____ READING TEXT

Personal information
- Full name: Hubert Dupont
- Born: 13 November 1980 (age 44) Lyon, France
- Height: 1.74 m (5 ft 9 in)
- Weight: 59 kg (130 lb)

Team information
- Discipline: Road
- Role: Rider
- Rider type: Climber

Professional teams
- 2005: R.A.G.T. Semences
- 2006–2019: AG2R Prévoyance

= Hubert Dupont =

French road bicycle racer

Hubert Dupont (born 13 November 1980 in Lyon) is a French former professional road bicycle racer, who competed professionally between 2005 and 2019 for the R.A.G.T. Semences and teams. His sporting career began with AC Lyon Vaise.

________
____ INPUT DATA

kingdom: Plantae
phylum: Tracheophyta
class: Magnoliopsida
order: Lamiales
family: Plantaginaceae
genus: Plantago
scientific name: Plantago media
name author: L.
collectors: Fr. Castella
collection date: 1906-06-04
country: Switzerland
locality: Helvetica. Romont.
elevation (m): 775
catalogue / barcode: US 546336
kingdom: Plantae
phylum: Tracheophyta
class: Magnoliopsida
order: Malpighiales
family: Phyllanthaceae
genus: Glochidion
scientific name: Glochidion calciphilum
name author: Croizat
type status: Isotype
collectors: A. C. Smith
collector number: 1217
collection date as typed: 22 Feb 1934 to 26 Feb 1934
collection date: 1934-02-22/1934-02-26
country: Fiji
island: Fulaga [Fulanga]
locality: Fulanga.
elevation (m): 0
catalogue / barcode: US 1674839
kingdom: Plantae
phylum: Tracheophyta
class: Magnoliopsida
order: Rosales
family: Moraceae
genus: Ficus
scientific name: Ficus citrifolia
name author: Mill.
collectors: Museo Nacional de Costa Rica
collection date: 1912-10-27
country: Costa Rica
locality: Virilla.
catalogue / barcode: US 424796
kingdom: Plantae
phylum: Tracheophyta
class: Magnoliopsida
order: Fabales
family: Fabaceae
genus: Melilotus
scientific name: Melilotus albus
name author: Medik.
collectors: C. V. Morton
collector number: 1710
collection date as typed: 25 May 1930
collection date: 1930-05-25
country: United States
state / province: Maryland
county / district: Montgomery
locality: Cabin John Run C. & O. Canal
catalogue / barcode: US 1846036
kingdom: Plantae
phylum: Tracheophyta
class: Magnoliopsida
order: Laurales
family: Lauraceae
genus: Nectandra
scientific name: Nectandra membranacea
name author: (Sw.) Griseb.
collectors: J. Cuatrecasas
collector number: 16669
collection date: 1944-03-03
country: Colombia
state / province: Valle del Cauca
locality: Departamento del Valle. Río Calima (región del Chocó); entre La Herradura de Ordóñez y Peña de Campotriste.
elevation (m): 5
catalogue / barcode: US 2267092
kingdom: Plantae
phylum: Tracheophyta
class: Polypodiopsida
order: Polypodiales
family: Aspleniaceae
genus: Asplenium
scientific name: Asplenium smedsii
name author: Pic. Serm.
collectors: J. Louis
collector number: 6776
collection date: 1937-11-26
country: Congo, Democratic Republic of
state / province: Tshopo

________

▶ **WORK REQUEST**: Return the full profile of Hubert Dupont word for word, from its first line to its last. The stored items are not needed for this work.

▶ **EXERCISE ANSWER**:
Personal information
- Full name: Hubert Dupont
- Born: 13 November 1980 (age 44) Lyon, France
- Height: 1.74 m (5 ft 9 in)
- Weight: 59 kg (130 lb)

Team information
- Discipline: Road
- Role: Rider
- Rider type: Climber

Professional teams
- 2005: R.A.G.T. Semences
- 2006–2019: AG2R Prévoyance

= Hubert Dupont =

French road bicycle racer

Hubert Dupont (born 13 November 1980 in Lyon) is a French former professional road bicycle racer, who competed professionally between 2005 and 2019 for the R.A.G.T. Semences and teams. His sporting career began with AC Lyon Vaise.